Personal injury laws are among the most misunderstood laws in the US. There are entire handbooks on the subject, but there really are so many confusing procedures attached to them that it can be hard to keep track.
What is Personal Injury Law?
In the broadest terms, personal injury law deals with legal disputes that can arise when a person suffers from an injury due to another person’s negligence or wrongful conduct.
This is unlike criminal law since personal injury cases don’t involve the government prosecuting any wrongdoing. Instead, a private plaintiff, the person claiming the injury, seeks compensation from the defendant, which is the person accused of causing the injury.
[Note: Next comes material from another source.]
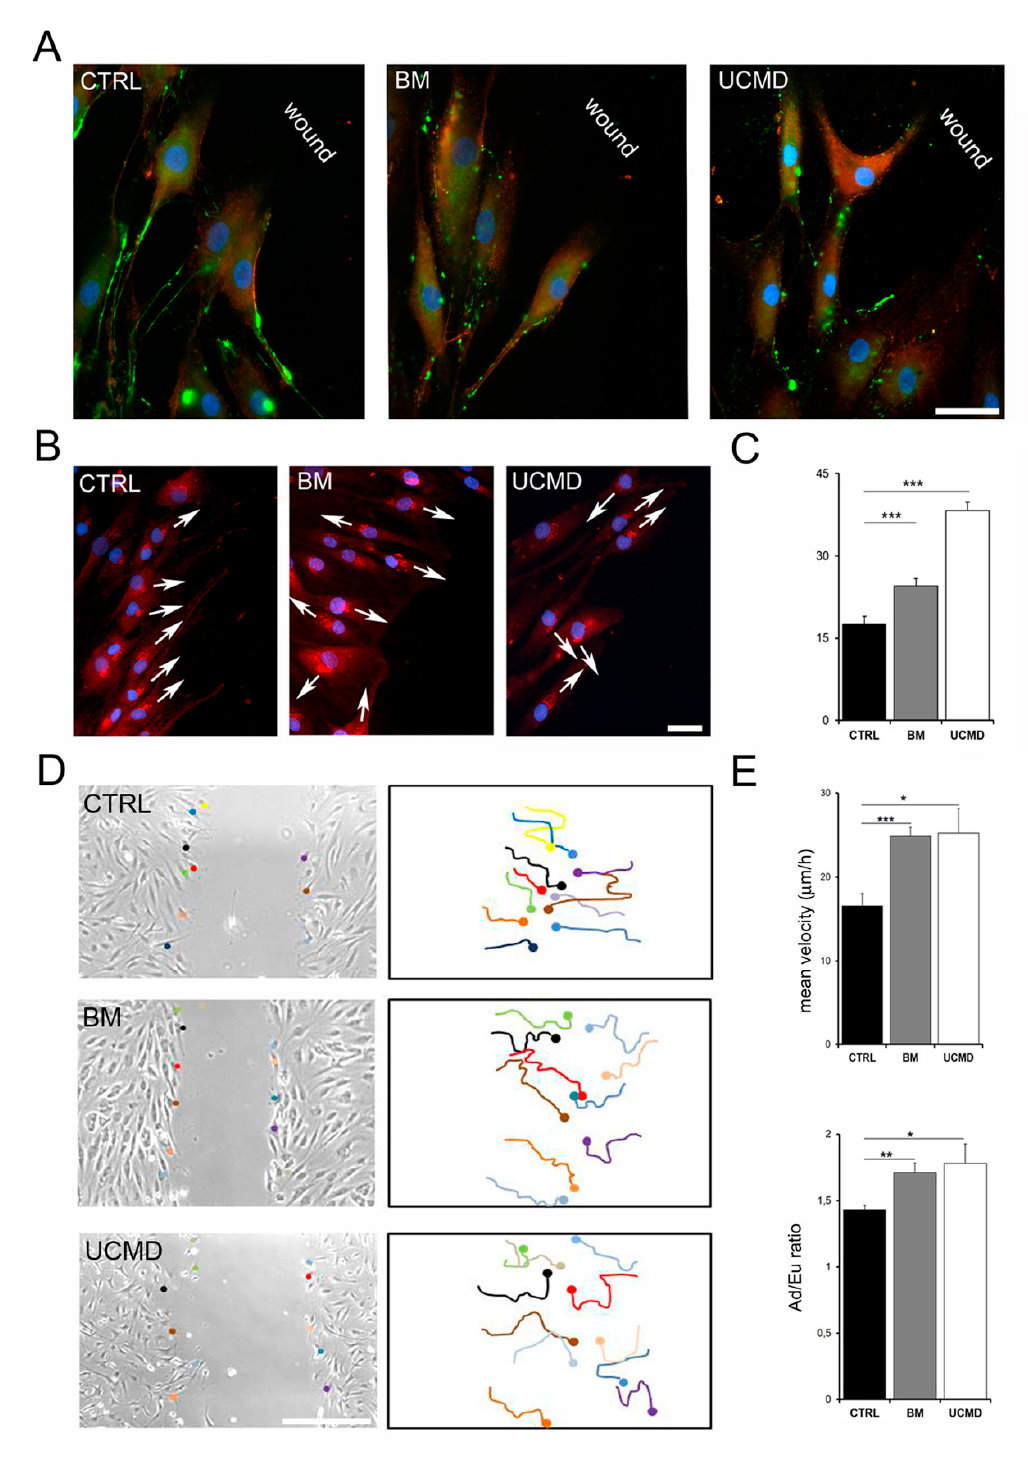
Figure 3. Disruption of collagen VI-NG2 axis affects BM and UCMD cell polarization during migration. ( A ) Immunofluorescence microscopy of collagen VI (COL6) and NG2 double-labeled cells subjected to scratch wound assay. Collagen VI microfilaments and NG2 co-localize at the rear of control (CTRL) cells. In BM and UCMD migrating cells, collagen VI and NG2 staining appears reduced, with a spot-like pattern. Nuclear staining, DAPI. Scale bar, 50 µ m. ( B ) Immunofluorescence microscopy of Golgin-97, a marker of the Golgi apparatus, in tendon fibroblasts subjected to the scratch wound assay. In migrating cells of the control (CTRL), the Golgi apparatus was located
Contrary to popular belief, personal injury claims are actually pretty common.
Personal injury can involve the following accidents or intentional acts:
- Auto accidents
- Trucking accidents
- Workplace incidents that result in accidental harm
- Premises liability (slip and fall accidents)
- Product liability
- Dog bites
- Negligent security
- Child abuse
- Child injury
- Wrongful death
What does a Personal Injury Lawyer do?
A personal injury attorney is a lawyer that can provide legal services to people that claim to be injured as a result of negligence or wrongful behavior on the part of another party.
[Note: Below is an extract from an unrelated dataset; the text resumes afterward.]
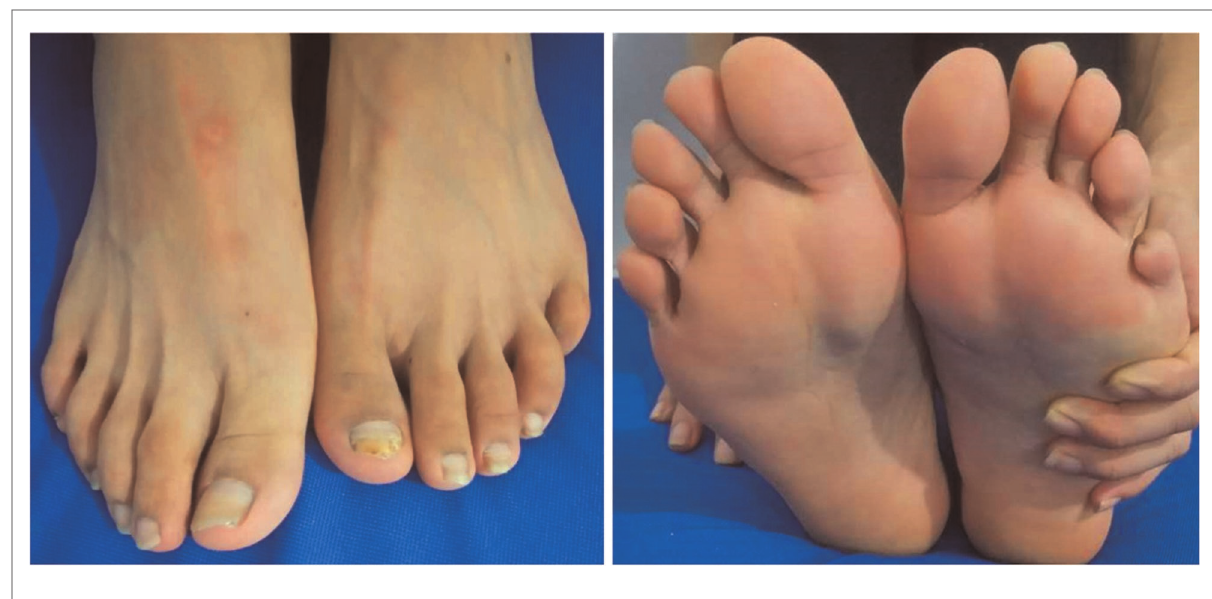
FIGURE 4 A photograph of the patient after treatment, showing his healed lower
However, there is a lot more that goes in to a personal injury lawsuit than you would expect. As soon as contact with an attorney is made, the attorney will begin taking steps to preserve and gather evidence of the claim and begin working with the insurers on your behalf.
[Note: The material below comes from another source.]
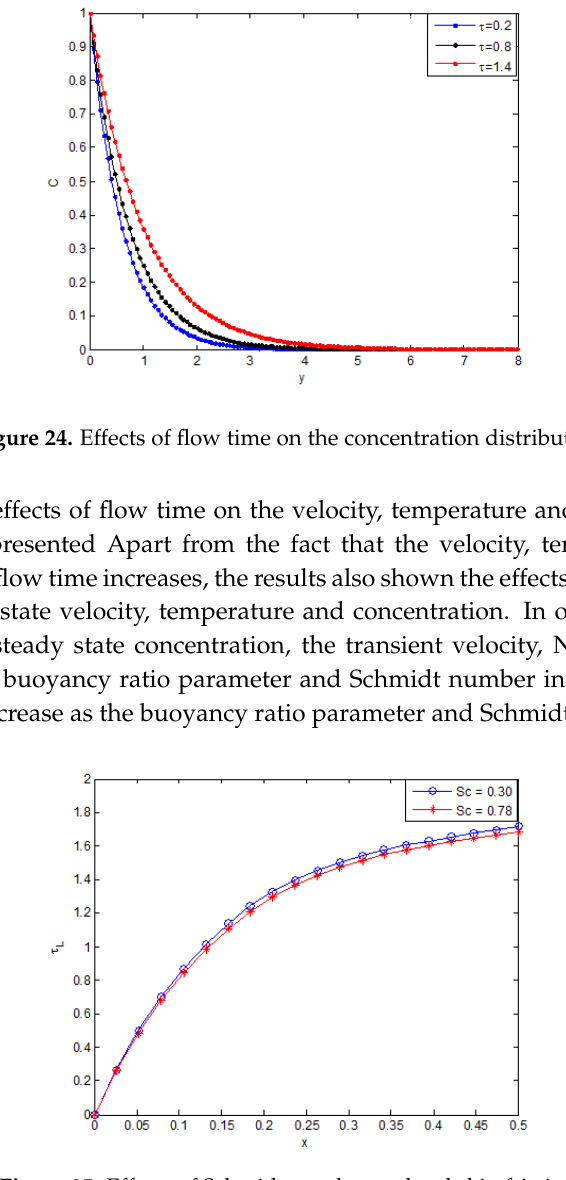
Figure 25. Effects of Schmidt number on local skin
When the investigation of the case is going on, your attorney will have a single goal: to gather the evidence necessary to prove your claim in court. This can include photographic evidence, testimony from eyewitnesses, official reports of the incident, if there are any, etc.
Once the truth is established, the attorney and the defense attorney will begin pretrial investigations. This part of the process is known as the discovery process. During discovery, attorneys begin gathering evidence and can demand answers from the opposition. This is known as interrogation.
After pretrial investigations are complete, the process of settling out of court will begin. At this point, the attorney will begin seeking fair compensation for the damages that you’ve suffered. In case a settlement is reached, the attorney will contact you for approval.
What Laws Govern Personal Injury Cases in Texas?
In Texas, personal injury cases are governed by the Civil Practice and Remedies Code. This is the section of the law that helps define and determine negligence, the duties of care and statutes of limitations, damages, and recovery.
As with a lot of states, many of Texas’ personal injury laws are based on the doctrine of negligence. The legal information institute defines negligence as the failure to behave with the level of care that a reasonable person would exercise under similar circumstances.
General duties of care are owed by every single member of society and require them to act responsibly within the confines of the law in a manner that doesn’t put others at risk. Hence, if you’re injured in an accident and want to seek financial compensation, you need to show that any reasonable person under the same circumstances would’ve acted differently to prevent the accident, or that they would not have acted in the same manner as the defendant had.
Stricter duties of care are established in certain cases which involve a professional providing a service such as a physician or a police officer. In this case, the individual has been trained and licensed for a specific job in which case malpractice or intentional harm to another person is of much greater significance and demands much higher compensation.
What is the Texas Shared Fault Rule?
The shared fault rule in Texas is a modified comparative negligence rule. This rule is commonly referred to as the proportionate responsibility.
The rule says that if a person or business is partially to blame for the accident or the injury, then they can be held liable for part of the number of damages which are proportionate to their share of the fault. In a case where multiple parties contribute to the injuries, the court will assign each party a percentage of the fault based on the responsibility every party bears.
What is the Statute of Limitations?
The statute of limitations for a personal injury claim in the state of Texas depends on the unique circumstances of each case. This is because the Civil Practices and Remedies Code doesn’t go into the complications of real life personal injury cases and establishes a basic statute of limitations which isn’t useful in practice.
The Statutes of Limitations for Personal Injury Claims are:
- General Personal Injury: 2 years
- Medical Malpractice: 2 years
- Product Liability: 2-15 years
- Legal Malpractice: 2 years
- Assault and Battery: 2 years
- Wrongful Death: 2 years
In cases where a child is injured, the personal injury statute of limitations can be extended until the child turns 18 or is otherwise deemed an adult. The child would then have two years from the date that they are legally recognized as an adult to settle or prosecute personal injury cases.
Common Elements of a Valid Personal Injury Lawsuit
When attempting to ascertain whether a person’s conduct or behavior is lacking reasonable care, it’s important for an attorney to consider the following elements:
- The existence of a legal duty that the defendant owed to the plaintiff
- Defendant’s breach of duty
- Plaintiff’s sufferance of an injury
- Proof that the defendant’s breach has caused the plaintiff’s injury
Personal injury law requires a lot of preparation and diligence to master. That’s why it is essential to get an attorney that understands personal injury law in its entirety. Personal injury law forms the basis of many individual freedoms in the US from getting what you owe from your fellow man, to being free, to demanding justice from any party in the country in any capacity, whether personal or professional.